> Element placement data
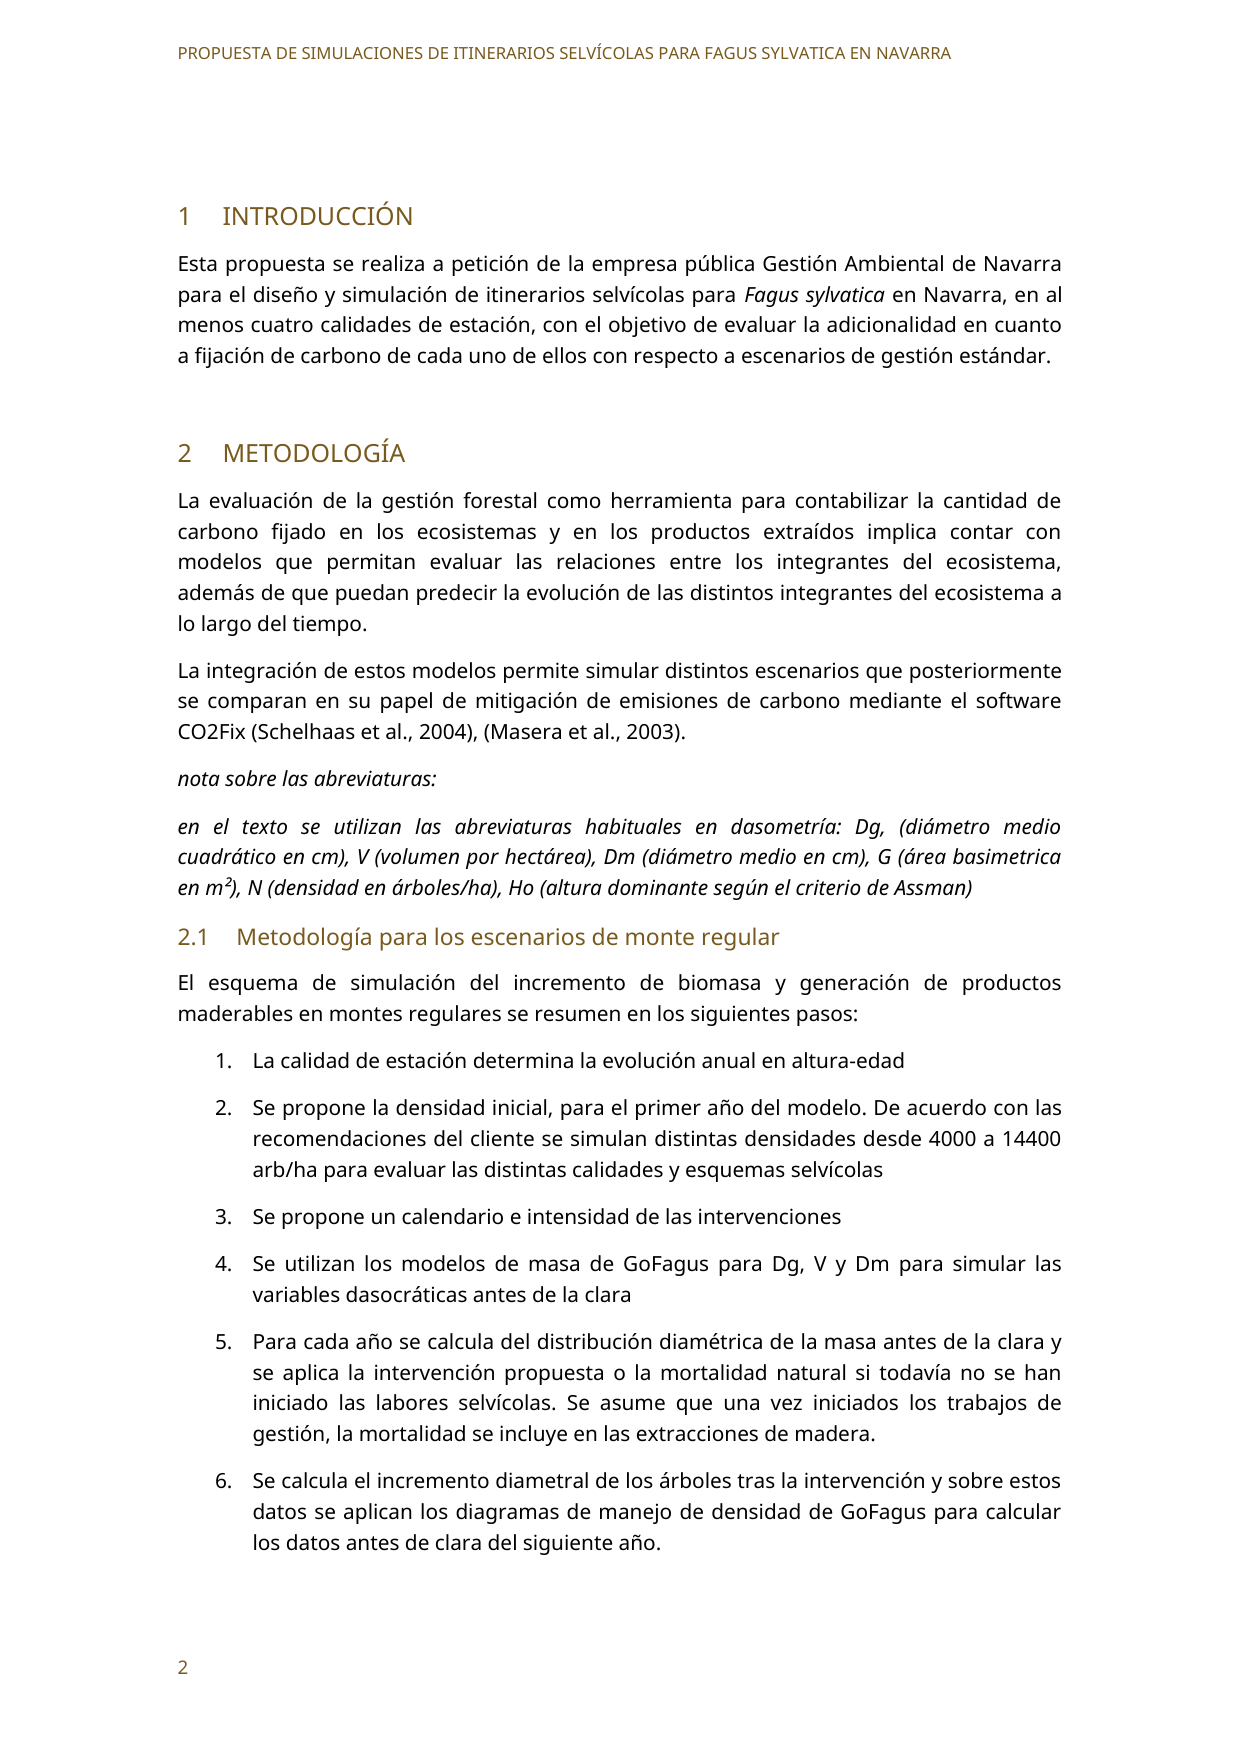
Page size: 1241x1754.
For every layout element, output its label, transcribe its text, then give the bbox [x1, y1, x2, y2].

list Se calcula el incremento diametral de los árboles tras la intervención y sobre estos datos se aplican los diagramas de manejo de densidad de GoFagus para calcular los datos antes de clara del siguiente año. [215, 1466, 1063, 1556]
list Se utilizan los modelos de masa de GoFagus para Dg, V y Dm para simular las variables dasocráticas antes de la clara [215, 1249, 1063, 1308]
list La calidad de estación determina la evolución anual en altura-edad [215, 1046, 1063, 1075]
list Se propone un calendario e intensidad de las intervenciones [215, 1202, 1063, 1231]
text en el texto se utilizan las abreviaturas habituales en dasometría: Dg, (diámetro medio cuadrático en cm), V (volumen por hectárea), Dm (diámetro medio en cm), G (área basimetrica en m²), N (densidad en árboles/ha), Ho (altura dominante según el criterio de Assman) [177, 812, 1063, 902]
text nota sobre las abreviaturas: [177, 764, 1063, 793]
subtitle METODOLOGÍA [177, 436, 1063, 469]
subtitle INTRODUCCIÓN [177, 198, 1063, 232]
list Se propone la densidad inicial, para el primer año del modelo. De acuerdo con las recomendaciones del cliente se simulan distintas densidades desde 4000 a 14400 arb/ha para evaluar las distintas calidades y esquemas selvícolas [215, 1093, 1063, 1183]
text La evaluación de la gestión forestal como herramienta para contabilizar la cantidad de carbono fijado en los ecosistemas y en los productos extraídos implica contar con modelos que permitan evaluar las relaciones entre los integrantes del ecosistema, además de que puedan predecir la evolución de las distintos integrantes del ecosistema a lo largo del tiempo. [177, 486, 1063, 637]
text Esta propuesta se realiza a petición de la empresa pública Gestión Ambiental de Navarra para el diseño y simulación de itinerarios selvícolas para Fagus sylvatica en Navarra, en al menos cuatro calidades de estación, con el objetivo de evaluar la adicionalidad en cuanto a fijación de carbono de cada uno de ellos con respecto a escenarios de gestión estándar. [177, 249, 1063, 369]
text El esquema de simulación del incremento de biomasa y generación de productos maderables en montes regulares se resumen en los siguientes pasos: [177, 968, 1063, 1027]
list Para cada año se calcula del distribución diamétrica de la masa antes de la clara y se aplica la intervención propuesta o la mortalidad natural si todavía no se han iniciado las labores selvícolas. Se asume que una vez iniciados los trabajos de gestión, la mortalidad se incluye en las extracciones de madera. [215, 1327, 1063, 1448]
subtitle Metodología para los escenarios de monte regular [177, 920, 1063, 952]
text La integración de estos modelos permite simular distintos escenarios que posteriormente se comparan en su papel de mitigación de emisiones de carbono mediante el software CO2Fix (Schelhaas et al., 2004), (Masera et al., 2003). [177, 656, 1063, 746]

> Your task
Convert the entries above into a JSON list of strings with one string per line, omitting blank lines and the picture.

> Result
[
  "Page size: 1241x1754.",
  "For every layout element, output its label, transcribe its text, then give the bbox [x1, y1, x2, y2].",
  "list Se calcula el incremento diametral de los árboles tras la intervención y sobre estos datos se aplican los diagramas de manejo de densidad de GoFagus para calcular los datos antes de clara del siguiente año. [215, 1466, 1063, 1556]",
  "list Se utilizan los modelos de masa de GoFagus para Dg, V y Dm para simular las variables dasocráticas antes de la clara [215, 1249, 1063, 1308]",
  "list La calidad de estación determina la evolución anual en altura-edad [215, 1046, 1063, 1075]",
  "list Se propone un calendario e intensidad de las intervenciones [215, 1202, 1063, 1231]",
  "text en el texto se utilizan las abreviaturas habituales en dasometría: Dg, (diámetro medio cuadrático en cm), V (volumen por hectárea), Dm (diámetro medio en cm), G (área basimetrica en m²), N (densidad en árboles/ha), Ho (altura dominante según el criterio de Assman) [177, 812, 1063, 902]",
  "text nota sobre las abreviaturas: [177, 764, 1063, 793]",
  "subtitle METODOLOGÍA [177, 436, 1063, 469]",
  "subtitle INTRODUCCIÓN [177, 198, 1063, 232]",
  "list Se propone la densidad inicial, para el primer año del modelo. De acuerdo con las recomendaciones del cliente se simulan distintas densidades desde 4000 a 14400 arb/ha para evaluar las distintas calidades y esquemas selvícolas [215, 1093, 1063, 1183]",
  "text La evaluación de la gestión forestal como herramienta para contabilizar la cantidad de carbono fijado en los ecosistemas y en los productos extraídos implica contar con modelos que permitan evaluar las relaciones entre los integrantes del ecosistema, además de que puedan predecir la evolución de las distintos integrantes del ecosistema a lo largo del tiempo. [177, 486, 1063, 637]",
  "text Esta propuesta se realiza a petición de la empresa pública Gestión Ambiental de Navarra para el diseño y simulación de itinerarios selvícolas para Fagus sylvatica en Navarra, en al menos cuatro calidades de estación, con el objetivo de evaluar la adicionalidad en cuanto a fijación de carbono de cada uno de ellos con respecto a escenarios de gestión estándar. [177, 249, 1063, 369]",
  "text El esquema de simulación del incremento de biomasa y generación de productos maderables en montes regulares se resumen en los siguientes pasos: [177, 968, 1063, 1027]",
  "list Para cada año se calcula del distribución diamétrica de la masa antes de la clara y se aplica la intervención propuesta o la mortalidad natural si todavía no se han iniciado las labores selvícolas. Se asume que una vez iniciados los trabajos de gestión, la mortalidad se incluye en las extracciones de madera. [215, 1327, 1063, 1448]",
  "subtitle Metodología para los escenarios de monte regular [177, 920, 1063, 952]",
  "text La integración de estos modelos permite simular distintos escenarios que posteriormente se comparan en su papel de mitigación de emisiones de carbono mediante el software CO2Fix (Schelhaas et al., 2004), (Masera et al., 2003). [177, 656, 1063, 746]"
]